About this exercise:
When you retype the data, keep every word exactly and include none of the pictures.

Input data:
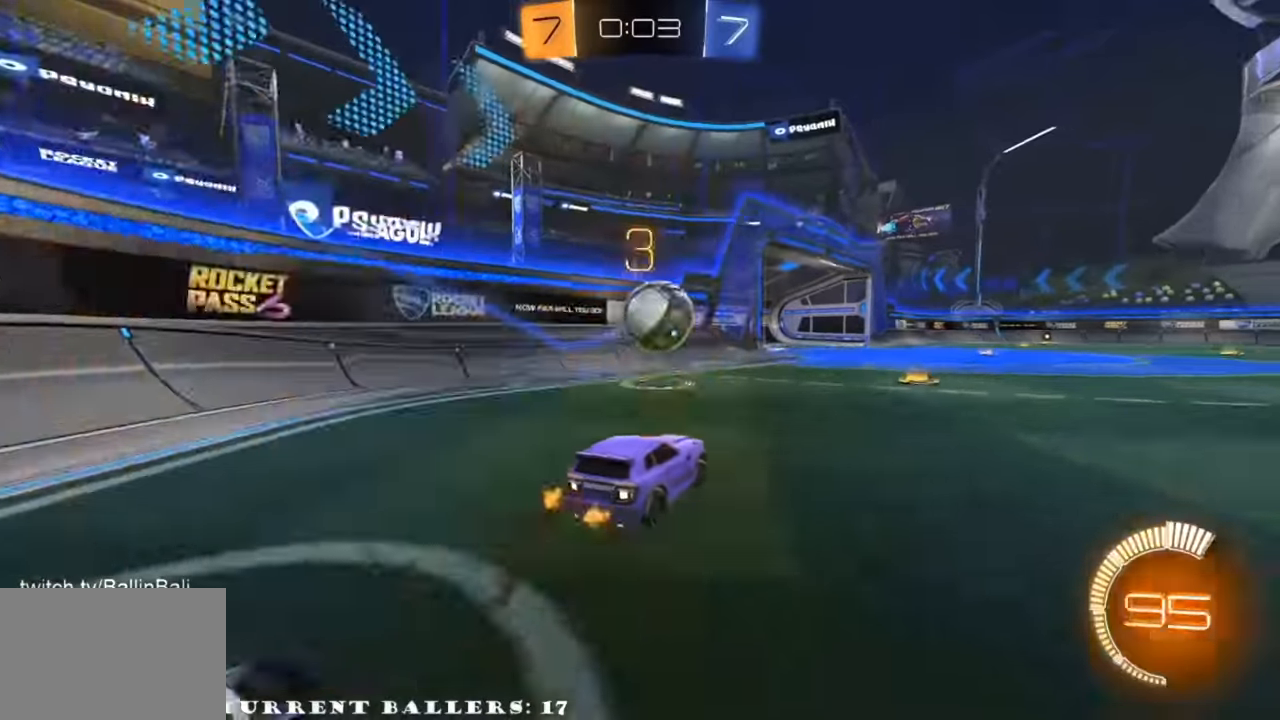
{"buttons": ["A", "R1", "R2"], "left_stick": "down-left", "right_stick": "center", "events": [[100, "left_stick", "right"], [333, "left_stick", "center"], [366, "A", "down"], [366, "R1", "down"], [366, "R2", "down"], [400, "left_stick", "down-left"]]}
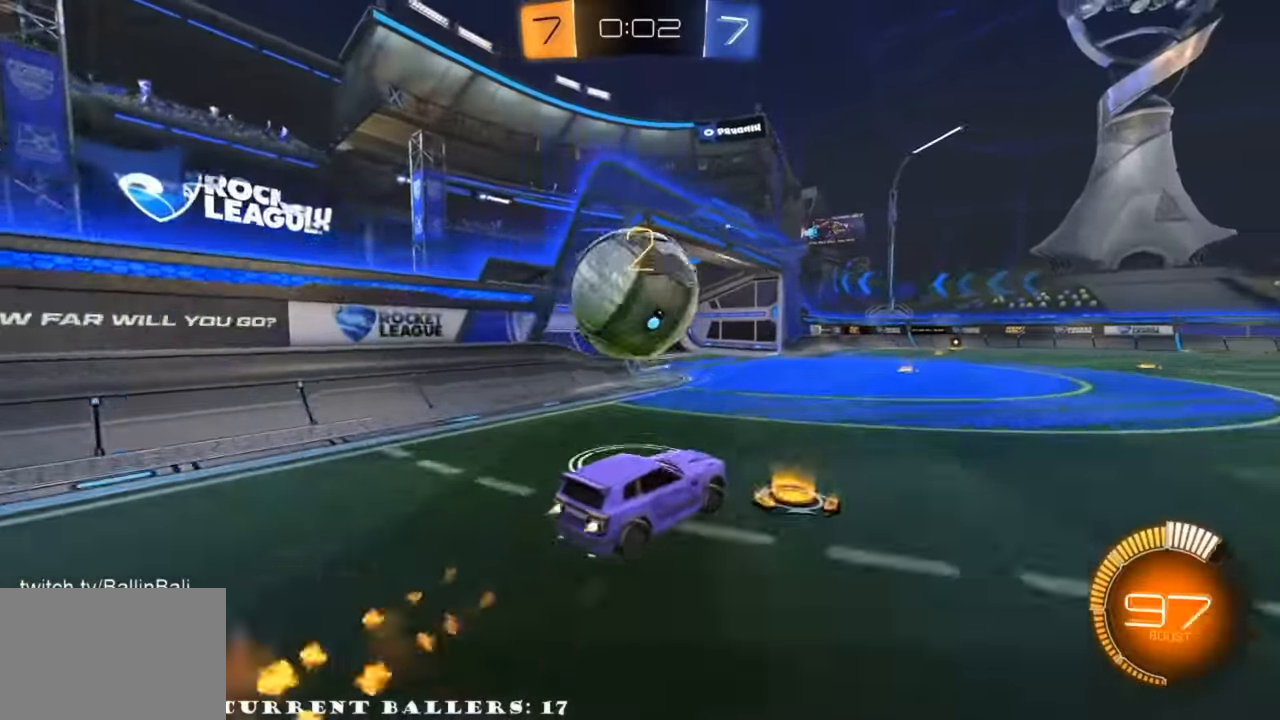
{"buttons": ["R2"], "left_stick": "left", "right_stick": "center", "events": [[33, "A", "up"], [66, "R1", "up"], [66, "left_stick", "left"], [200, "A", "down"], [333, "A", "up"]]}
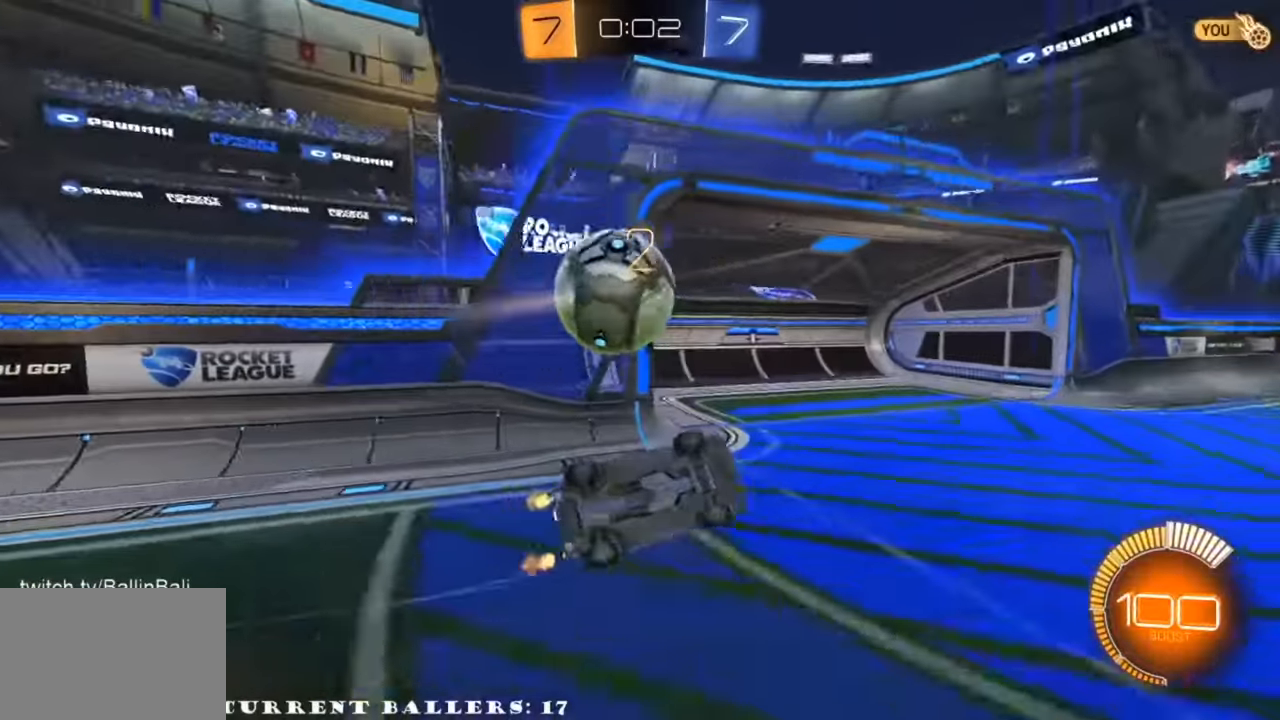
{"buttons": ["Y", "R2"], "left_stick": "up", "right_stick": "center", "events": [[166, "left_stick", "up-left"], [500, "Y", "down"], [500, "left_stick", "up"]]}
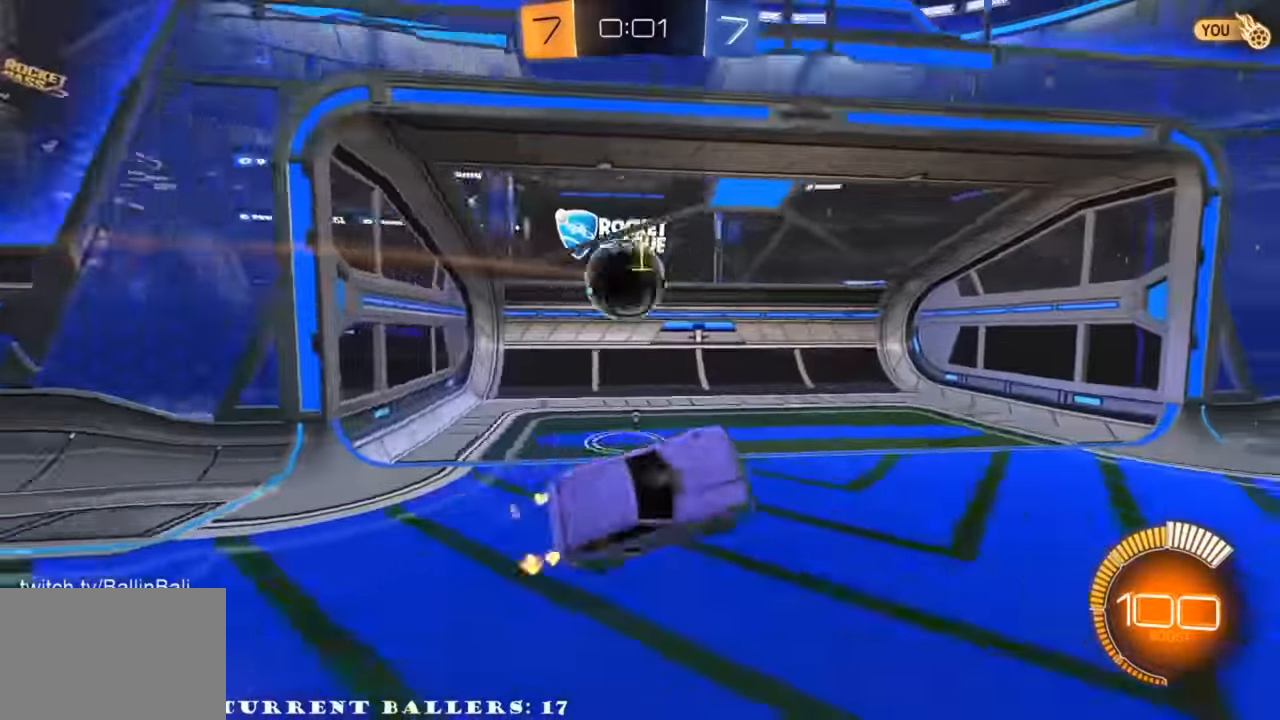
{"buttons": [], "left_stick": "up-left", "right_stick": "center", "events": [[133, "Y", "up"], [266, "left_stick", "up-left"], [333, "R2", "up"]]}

Answer section:
{"buttons": ["A", "R1", "R2"], "left_stick": "down-left", "right_stick": "center", "events": [[100, "left_stick", "right"], [333, "left_stick", "center"], [366, "A", "down"], [366, "R1", "down"], [366, "R2", "down"], [400, "left_stick", "down-left"]]}
{"buttons": ["R2"], "left_stick": "left", "right_stick": "center", "events": [[33, "A", "up"], [66, "R1", "up"], [66, "left_stick", "left"], [200, "A", "down"], [333, "A", "up"]]}
{"buttons": ["Y", "R2"], "left_stick": "up", "right_stick": "center", "events": [[166, "left_stick", "up-left"], [500, "Y", "down"], [500, "left_stick", "up"]]}
{"buttons": [], "left_stick": "up-left", "right_stick": "center", "events": [[133, "Y", "up"], [266, "left_stick", "up-left"], [333, "R2", "up"]]}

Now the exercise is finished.